HSS: Als Vorsitzender der Kommunalpolitischen Vereinigung der CSU sind Sie mit kommunalen Mandatsträgern in ganz Bayern vernetzt. Wie nehmen Ihre Kollegen die Lage wahr?

Aufgrund der Brisanz und als Vorsitzender der Kommunalpolitischen Vereinigung der CSU tausche ich mich regelmäßig mit meinen kommunalen Kolleginnen und Kollegen über dieses Thema aus. Mit den Bürgermeisterinnen und Bürgermeistern in meinem Landkreis habe ich vor ein paar Wochen über Hatespeech und dergleichen gesprochen.

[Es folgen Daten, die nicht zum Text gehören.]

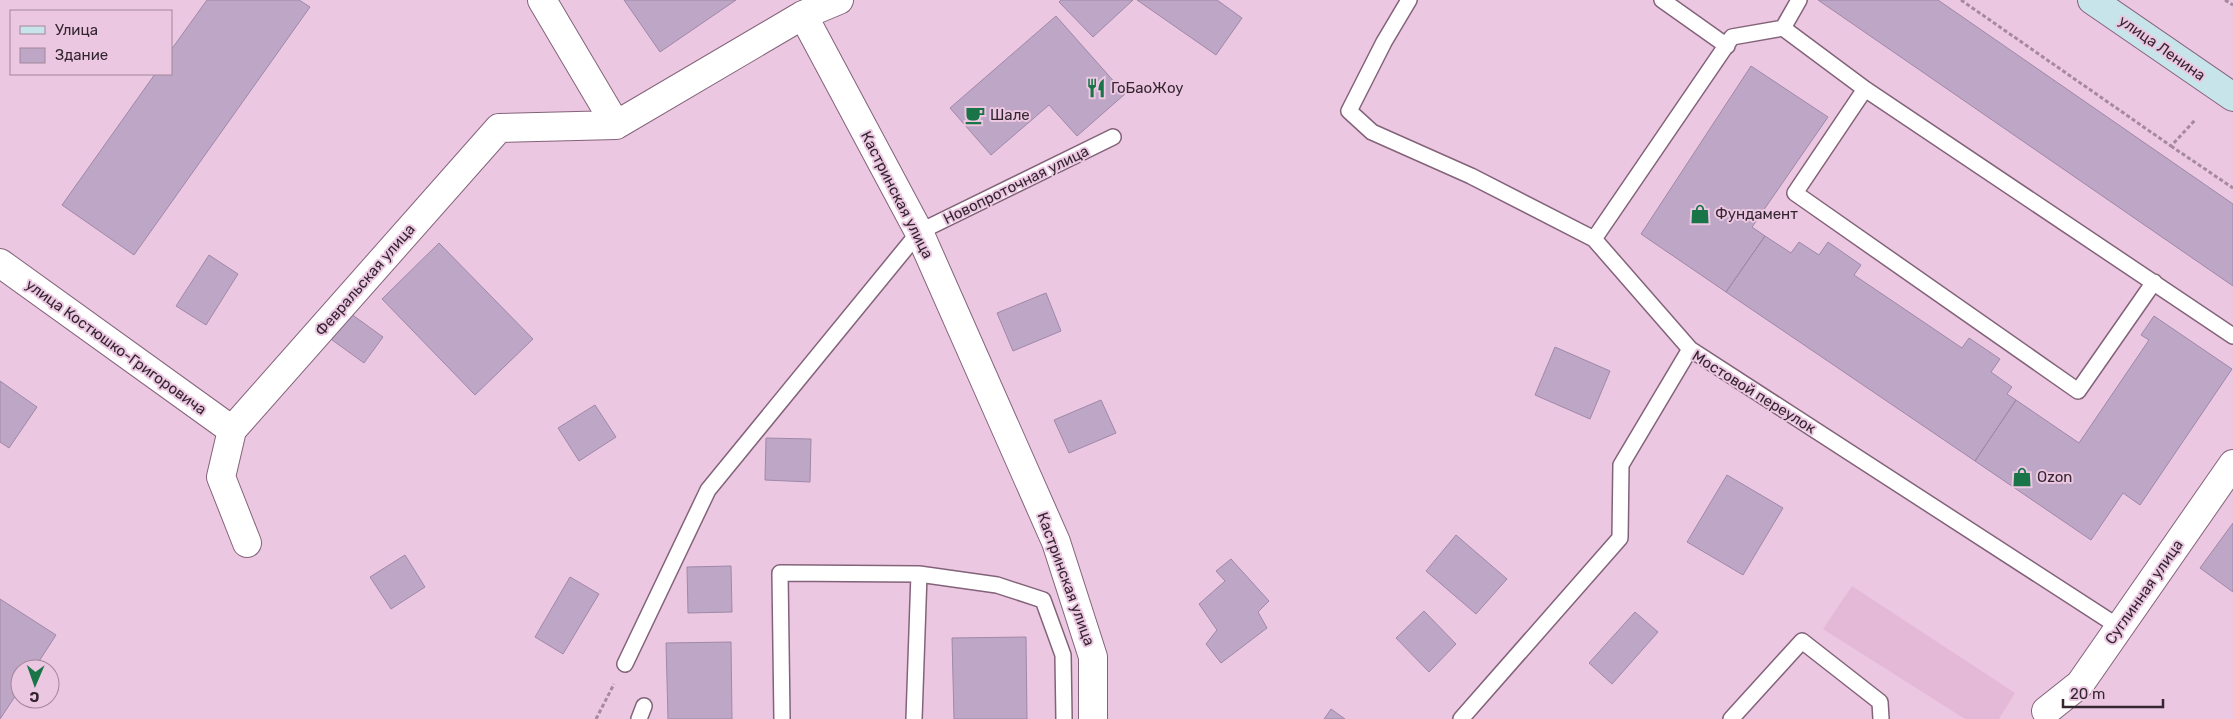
<svg xmlns="http://www.w3.org/2000/svg" width="2233" height="719" font-family="Rubik,sans-serif">
  <style>
    .built { fill: #e4b9d7 }
    .building { fill: #bea6c7; stroke: #9f88a8 }
    .lines { fill: none; stroke-linecap: round; stroke-linejoin: round }
    .lane-casing { stroke: #83637a; stroke-width: 18 }
    .street-casing { stroke: #83637a; stroke-width: 30 }
    .secondary-casing { stroke: #83637a; stroke-width: 30 }
    .path { stroke: #a5899c; stroke-width: 3; stroke-dasharray: 4 2.5; stroke-linecap: butt }
    .lane { stroke: #fff; stroke-width: 15 }
    .street { stroke: #fff; stroke-width: 28 }
    .secondary { stroke: #c8e4eb; stroke-width: 28 }
    .labels { text-anchor: middle; stroke-width: 4; stroke-linejoin: round; paint-order: stroke }
    .street-label { font-size: 15px; fill: #342630; stroke: #ecc7e1 }
    .poi-label { font-size: 15px; fill: #342630; stroke: #ecc7e1; text-anchor: start }
  </style>
  <rect width="100%" height="100%" fill="#ecc7e1"/>
  <!-- built -->
  <path class="built" d="M1852,586l163,107 -16,26h-34l-142,-90z"/>
  <!-- building -->
  <path class="building" d="M207,0h92l11,7 -176,248 -72,-50 93,-131h16v-24z
    M624,0h112l-76,52z
    M1061,0h72l-40,37 -34,-35z
    M1137,0h80l25,18 -26,37z
    M1818,0h120l295,204v82z
    M1056,16l69,78 -48,42 -28,-31 -58,50 -41,-47z
    M1751,66l77,51 -76,110 13,9 -39,56 -85,-58z
    M1765,236l26,17 8,-11 20,13 9,-13 33,23 -7,10 108,73 7,-10 31,21 -9,13 21,15 -5,7 9,6 -41,61 -249,-169z
    M439,243l94,96 -58,56 -93,-96z
    M209,255l29,19 -32,51 -30,-19z
    M1046,293l15,38 -48,20 -16,-38z
    M347,311l36,26 -19,26 -36,-26z
    M2154,316l78,53 -92,136 -17,-12 -32,47 -116,-79 41,-61 63,43 70,-103 -8,-5z
    M1555,347l55,24 -20,48 -55,-24z
    M0,381l37,26 -28,41 -9,-6z
    M1101,400l15,33 -47,20 -15,-33z
    M595,405l21,32 -37,24 -21,-33z
    M766,438l45,1 -1,43 -45,-2z
    M1727,475l56,33 -40,67 -56,-33z
    M2233,523v69l-33,-24z
    M1456,535l51,44 -31,35 -50,-43z
    M405,555l20,32 -34,22 -21,-32z
    M1231,559l38,42 -11,11 9,16 -46,35 -15,-19 11,-14 -18,-26 26,-23 -9,-10z
    M731,566l1,46 -44,1 -1,-46z
    M570,577l29,17 -36,60 -28,-17z
    M0,599l56,36 -22,34h-14v20l-20,30z
    M1424,611l32,33 -27,28 -33,-34z
    M1635,612l23,20 -46,52 -23,-21z
    M1026,637l1,82h-73l-2,-81z
    M731,642l1,77h-64l-2,-76z
    M1331,709l14,10h-21z"/>
  <g class="lines">
    <defs>
      <path id="lane" d="M1409,0l-25,42 -35,69 23,21 99,44 123,63
        M1662,0l65,46
        M1799,0l-16,28 82,61 368,247
        M1783,28l-51,9 -138,202 96,110 429,278
        M1865,89l-70,104 283,198 76,-109
        M625,664l83,-174 211,-258 194,-95
        M639,719l5,-13
        M782,719l-2,-146 139,1 78,11 46,15 20,55 1,64
        M914,719l5,-145
        M1461,719l159,-181 1,-73 69,-116
        M1731,719l71,-78 78,61 1,17"/>
      <path id="street" d="M542,0l74,125 187,-110 116,217 137,310 37,115v62
        M803,15l36,-15
        M0,263l232,167
        M247,543l-26,-66 11,-47 267,-302 117,-3
        M2046,711l34,-27 153,-220"/>
      <path id="secondary" d="M2092,0l141,97"/>
    </defs>
    <!-- lane casing -->
    <use href="#lane" class="lane-casing"/>
    <!-- street casing -->
    <use href="#street" class="street-casing"/>
    <!-- secondary casing -->
    <use href="#secondary" class="secondary-casing"/>
    <!-- path -->
    <path class="path" d="M1961,0l210,146 25,-27
      M2225,0l8,5
      M2171,146l62,42
      M596,719l18,-35"/>
    <!-- lane -->
    <use href="#lane" class="lane"/>
    <!-- street -->
    <use href="#street" class="street"/>
    <!-- secondary -->
    <use href="#secondary" class="secondary"/>
  </g>
  <!-- icons -->
  <defs>
    <symbol id="restaurant-bare" viewBox="-9 -9 18 18"><path d="M-5-6h1v4h1v-4h1v4h1v-4h1v5L-1.5 .5V6h-2V.5L-5-1ZM5-6V6H3V1.5H1.5Q1.5-4 5-6Z" fill="#197448" stroke="#ecc7e1" stroke-width="2.5" paint-order="stroke"/></symbol>
    <symbol id="cafe-bare" viewBox="-9 -9 18 18"><path d="M-5.5-4.5H6V0H3Q3 3.5 0 3.5H-2.5Q-5.5 3.5-5.5 0ZM3-3.2v2h1.7v-2ZM-6 4.5H4V6H-6Z" fill="#197448" stroke="#ecc7e1" stroke-width="2.5" paint-order="stroke"/></symbol>
    <symbol id="shop-bare" viewBox="-9 -9 18 18"><path d="M-5-2.5h2.3a2.7 3.5 0 0 1 5.4 0H5L5.5 6h-11ZM-1.5-2.5h3a1.5 2.3 0 0 0-3 0Z" fill="#197448" stroke="#ecc7e1" stroke-width="2.5" paint-order="stroke"/></symbol>
  </defs>
  <g fill-rule="evenodd">
    <use href="#restaurant-bare" x="1082" y="74" width="28" height="28"/>
    <use href="#cafe-bare" x="961" y="101" width="28" height="28"/>
    <use href="#shop-bare" x="1686" y="200" width="28" height="28"/>
    <use href="#shop-bare" x="2008" y="463" width="28" height="28"/>
  </g>
  <g class="labels">
    <!-- street labels -->
    <g class="street-label">
      <text transform="translate(2162 48) rotate(35)" y="5">улица Ленина</text>
      <text transform="translate(1016 185) rotate(-26)" y="5">Новопроточная улица</text>
      <text transform="translate(897 195) rotate(63)" y="5">Кастринская улица</text>
      <text transform="translate(365 280) rotate(-49)" y="5">Февральская улица</text>
      <text transform="translate(116 347) rotate(36)" y="5">улица Костюшко-Григоровича</text>
      <text transform="translate(1754 392) rotate(32)" y="5">Мостовой переулок</text>
      <text transform="translate(1066 579) rotate(70)" y="5">Кастринская улица</text>
      <text transform="translate(2144 592) rotate(-55)" y="5">Суглинная улица</text>
    </g>
    <!-- poi labels -->
    <g class="poi-label">
      <text x="1111" y="93">ГоБаоЖоу</text>
      <text x="990" y="120">Шале</text>
      <text x="1715" y="219">Фундамент</text>
      <text x="2037" y="482">Ozon</text>
    </g>
  </g>
  <!-- legend -->
  <rect x="10" y="10" width="162" height="65" fill="#ecc7e1" stroke="#a2879a"/>
  <rect x="20" y="26" width="25" height="8" fill="#c8e4eb" stroke="#a2879a"/>
  <text x="55" y="35" font-size="15" fill="#342630">Улица</text>
  <rect x="20" y="48" width="25" height="15" fill="#bea6c7" stroke="#a2879a"/>
  <text x="55" y="60" font-size="15" fill="#342630">Здание</text>
  <!-- north arrow -->
  <g transform="translate(35 684) rotate(182)"><circle r="24" fill="#ecc7e1" stroke="#a2879a"/>
  <path d="M0-4L9 19L0 12L-9 19Z" fill="#197448"/>
  <text y="-8" font-size="14" font-weight="bold" text-anchor="middle" fill="#342630">С</text>
  </g>
  <!-- scale -->
  <path d="M2063 699v8h100v-8" fill="none" stroke="#342630" stroke-width="2.5"/>
  <text x="2070" y="699" font-size="15" fill="#342630" stroke="#ecc7e1" stroke-width="4" paint-order="stroke">20 m</text>
</svg>
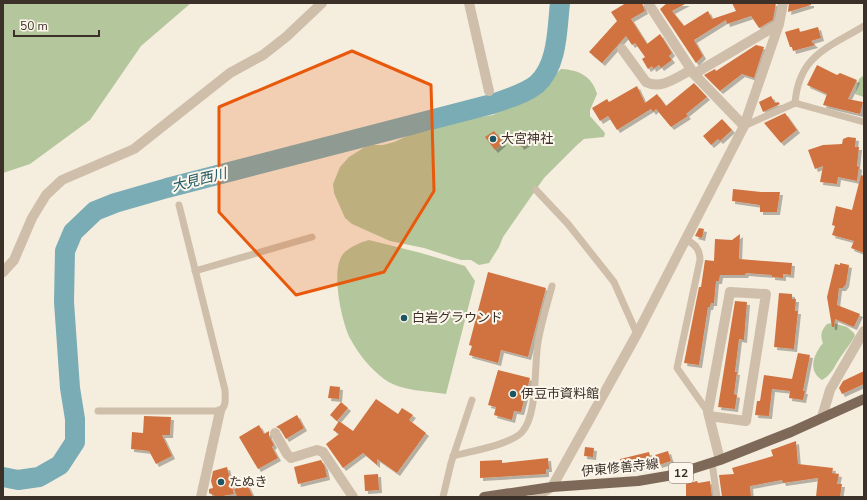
<svg xmlns="http://www.w3.org/2000/svg" width="867" height="500" viewBox="0 0 867 500" font-family="'Nunito Sans','Noto Sans JP',sans-serif">
	<style>
		.green { fill: #b4c69c }
		.lines { fill: none; stroke-linecap: round; stroke-linejoin: round }
		.river { stroke: #7aacb5; stroke-width: 20 }
		.building { fill: #d07341; filter: url(#shadow) }
		.lane { stroke: #cfbea9; stroke-width: 7 }
		.street { stroke: #cfbea9; stroke-width: 10 }
		.primary { stroke: #7e6959; stroke-width: 10 }
		.marked { fill: #e8590c; fill-opacity: 0.2; stroke: #e8590c; stroke-width: 3; stroke-linejoin: round }
		.poi-dot { fill: #1a5561; stroke: #fcf6ec; stroke-width: 1.5 }
		.labels { text-anchor: middle; dominant-baseline: central; stroke-width: 4; stroke-linejoin: round; paint-order: stroke }
		.shield { fill: #fcf6ec; stroke: #756c64; stroke-width: 1 }
		.shield-label { font-size: 12px; font-weight: bold; fill: #3b3129 }
		.poi-label { font-size: 13px; fill: #3b3129; stroke: #fcf6ec; text-anchor: start }
		.street-label { font-size: 13px; fill: #3b3129; stroke: #fcf6ec }
		.water-label { font-size: 14px; font-style: italic; fill: #1a5561; stroke: #fcf6ec }
	</style>
	<defs>
		<filter id="shadow"><feDropShadow dx="3" dy="3" stdDeviation="0" flood-color="#0004"/></filter>
	</defs>
	<rect width="100%" height="100%" fill="#f5edde"/>
	<!-- green -->
	<g class="green">
		<path d="M3,3H191L141,46L90,120L30,164L3,173Z"/>
		<path d="M561,69C579,70 592,76 597,94L590,110V116L605,133L604,137L584,139L577,145L544,178L503,237L499,247L489,263L479,265L471,260H461L424,248L390,241L352,224L345,218L334,193L333,184L340,167L349,157L368,145H383L394,142L416,132L429,131L453,120L468,119L493,115L535,93Z"/>
		<path d="M864,75V97L855,94L859,79Z"/>
		<path d="M369,240L421,253L465,266L475,281L446,394C427,391 400,391 384,379C371,369 359,355 351,340C342,324 330,270 343,254C349,247 361,242 369,240Z"/>
		<path d="M833,323L847,327L854,333L855,336C851,343 846,349 842,355C835,364 833,374 822,380C807,370 814,354 823,343C820,335 821,331 827,324Z"/>
	</g>
	<g class="lines">
		<!-- river -->
		<path class="river" d="M3,477L18,480L39,477L60,465L75,442V419L70,388L64,302L65,251L73,232L95,211L115,203L167,188L492,104C506,99 525,94 537,84C558,65 557,29 560,3"/>
	</g>
	<!-- building -->
	<g class="building">
		<path d="M626,3H642L645,11L631,19L647,44L660,34L672,53L669,56L672,60L661,68L659,65L653,69L652,66L648,69L642,59L645,57L635,43L632,45L626,36L602,63L589,52L617,21L611,12Z"/>
		<path d="M667,3H687L672,11L684,26L708,11L712,19L736,11L732,3H776L773,20L759,28L751,16L727,24L726,20L694,40L703,56L696,63L660,9Z"/>
		<path d="M789,3H811V5L788,12Z"/>
		<path d="M818,27L821,38L811,41L815,45L793,51L792,47H790L785,32L799,28L800,32Z"/>
		<path d="M756,45L764,47L754,78L742,74L720,91L704,75L715,69L716,71Z"/>
		<path d="M817,65L837,75L840,73L857,80L848,99L863,102L860,114L823,105L827,94L807,85Z"/>
		<path d="M694,83L707,97L686,114L688,116L671,127L656,109L653,112L651,109L617,130L608,116L600,121L592,108L607,99L609,102L637,86L645,103L657,94L666,106Z"/>
		<path d="M771,96L775,103L778,102L780,104L763,112L759,102Z"/>
		<path d="M785,113L797,130L781,143L764,123Z"/>
		<path d="M722,119L732,130L720,141L718,139L711,145L703,136Z"/>
		<path d="M494,131L503,143L495,150L485,137Z"/>
		<path d="M523,131L529,142L521,147L515,136Z"/>
		<path d="M848,137L856,138L855,147H859L857,166L859,167L857,181L838,177L837,184L820,182L823,166L815,169L808,150L823,145L842,144L843,139Z"/>
		<path d="M861,175L864,176V253L851,248L854,241L832,235L835,226L832,225L836,206L852,210Z"/>
		<path d="M733,189L761,192H780L777,212H760V205L732,201Z"/>
		<path d="M699,228L704,229L702,238L695,236Z"/>
		<path d="M740,234L739,259L792,263L791,275L783,274V278L772,277V275L746,273L745,275H720L719,281H716L714,303H711L710,307H708L699,365L684,363L699,287H701L705,260L714,261L715,239L732,240Z"/>
		<path d="M840,263L849,265L846,284L843,288H839L837,305L860,314L854,327L835,319L834,327H832L827,297L835,264L840,265Z"/>
		<path d="M488,272L546,288L528,357L501,350L498,363L469,355L472,346L469,345Z"/>
		<path d="M779,293L792,294V299H796L795,311H798L794,349L774,347Z"/>
		<path d="M735,301L747,302L744,340L739,339L735,372H737L734,394L737,395L735,409L718,407Z"/>
		<path d="M798,353L810,355L803,391H805L803,400L789,398L790,391L772,389L769,416L755,415L757,401H760L764,375L792,379Z"/>
		<path d="M498,370L530,378L521,412L514,411L512,420L494,415L496,407L488,405Z"/>
		<path d="M864,371V384L842,394L839,388L843,381Z"/>
		<path d="M330,386L340,387L339,399L328,398Z"/>
		<path d="M376,399L398,414L402,408L413,415L409,420L426,433L397,473L377,459V465L363,453L343,468L326,444L339,434L333,430L339,421L353,431Z"/>
		<path d="M341,402L348,408L337,421L330,415Z"/>
		<path d="M297,415L304,428L286,439L280,429L276,427Z"/>
		<path d="M144,416L171,417L170,435H162L172,456L156,464L149,451L131,449L132,432L143,433Z"/>
		<path d="M259,425L264,434L269,431V436L274,445L272,447L278,458L258,469L239,437Z"/>
		<path d="M796,441L798,464L833,468L832,473L839,474L837,484H842L840,497H816L818,478L783,483L782,480L750,486L751,497H722L719,475L734,474L732,468L773,456L771,450Z"/>
		<path d="M585,447L594,448L593,457L584,456Z"/>
		<path d="M668,451L671,461L659,465L655,455Z"/>
		<path d="M649,452L652,464L622,471L620,459Z"/>
		<path d="M548,458L549,469H546V474L480,478V461L502,460V463Z"/>
		<path d="M321,460L325,467L327,477L298,484L294,467Z"/>
		<path d="M227,467L234,494L217,497L209,493V489L213,488L211,481L213,471Z"/>
		<path d="M378,474L379,490L365,491L364,475Z"/>
		<path d="M697,481L698,483L710,481L712,497H686V484Z"/>
		<path d="M247,484L253,497H237L234,489Z"/>
	</g>
	<g class="lines">
		<!-- lane -->
		<g class="lane">
			<path d="M795,103C799,55 828,48 864,26"/>
			<path d="M744,126L795,103L864,122"/>
			<path d="M536,190L568,224L614,282L637,334"/>
			<path d="M685,239C695,244 700,249 700,260L677,368L708,412"/>
			<path d="M195,271L312,237"/>
			<path d="M98,411H220C227,406 225,398 225,390L179,205"/>
			<path d="M453,456C471,451 510,445 522,432C538,415 534,365 538,342C541,324 547,305 552,286"/>
			<path d="M712,463L717,497"/>
			<path d="M443,497L451,463L472,400"/>
		</g>
		<!-- street -->
		<g class="street">
			<path d="M469,3L489,91"/>
			<path d="M648,3L694,74L744,126"/>
			<path d="M622,49L646,82C661,90 677,77 691,70"/>
			<path d="M694,74L779,24"/>
			<path d="M3,272L14,260L32,218L46,195L62,180L134,149L230,73L263,55L286,37L322,3"/>
			<path d="M709,416L746,421L766,294L730,292L708,412L720,460"/>
			<path d="M822,417L830,390L864,331"/>
			<path d="M275,433L287,454L291,458L317,450L323,452L353,497"/>
			<path d="M201,497L220,411"/>
			<path d="M535,497L552,487L637,334L744,126L779,24L783,3"/>
		</g>
		<!-- primary -->
		<path class="primary" d="M484,497L552,487L638,481L673,475L720,460L791,432L864,399"/>
	</g>
	<!-- marked area -->
	<path class="marked" d="M352,51L431,85L434,191L384,272L296,295L219,212V107Z"/>
	<!-- markers -->
	<g class="poi-dot">
		<circle cx="493" cy="139" r="4"/>
		<circle cx="404" cy="318" r="4"/>
		<circle cx="513" cy="394" r="4"/>
		<circle cx="221" cy="482" r="4"/>
	</g>
	<g class="labels">
		<!-- shield labels -->
		<rect class="shield" x="669" y="463" width="24" height="20" rx="3"/>
		<g class="shield-label">
			<text x="681" y="473">12</text>
		</g>
		<!-- poi labels -->
		<g class="poi-label">
			<text x="501" y="139">大宮神社</text>
			<text x="412" y="318">白岩グラウンド</text>
			<text x="521" y="394">伊豆市資料館</text>
			<text x="229" y="482">たぬき</text>
		</g>
		<!-- street labels -->
		<g class="street-label">
			<text transform="translate(620 468) rotate(-6)">伊東修善寺線</text>
		</g>
		<!-- water labels -->
		<g class="water-label">
			<text transform="translate(199 180) rotate(-14)">大見西川</text>
		</g>
	</g>
	<!-- border -->
	<rect width="867" height="500" fill="none" stroke="#3b3129" stroke-width="8"/>
	<!-- scale -->
	<path d="M14 30v6h85v-6" fill="none" stroke="#3b3129" stroke-width="2"/>
	<text x="20" y="30" font-size="12" fill="#3b3129" stroke="#fcf6ec" stroke-width="3" paint-order="stroke">50 m</text>
</svg>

Der Präsident des Polizeipräsidiums Schwaben Nord hat seine Sichtweise in einem kurzen Vortrag erläutert. Bayernweit haben viele Mandatsträger Erfahrungen mit Hass und Hetze im Netz gemacht. Einen Fall möchte ich exemplarisch hier schildern, der mich sehr betroffen gemacht hat. Am Nikolaustag 2019 ereignete sich ein tödliches Gewaltverbrechen in Augsburg, bei dem ein Mitglied der städtischen Berufsfeuerwehr ums Leben kam. Der ehemalige Augsburger Oberbürgermeister Dr. Gribl hat in einer Traueranzeige von einem „tragischen Vorfall“ gesprochen. In der Folge wurde der Augsburger OB in den sozialen Netzwerken und in E-Mails wegen der angeblichen Verharmlosung der Tat scharf kritisiert. Herr Dr. Gribl wurde in einer E-Mail beispielsweise als „Krimineller“ bezeichnet. Die AfD-Fraktionsvorsitzende im Bundestag Alice Weidel kritisierte Herrn Dr. Gribl auf Twitter, dass diese Tat für die Stadt Augsburg wohl „höhere Gewalt sei“. Insgesamt wurden 30 Nachrichten auf strafrechtliche Relevanz geprüft. Politikerinnen etwa erzählen mir oft, dass sie bei Beleidigungen auf ihr Geschlecht reduziert werden und zum Teil sehr anzügliche Kommentare lesen müssen.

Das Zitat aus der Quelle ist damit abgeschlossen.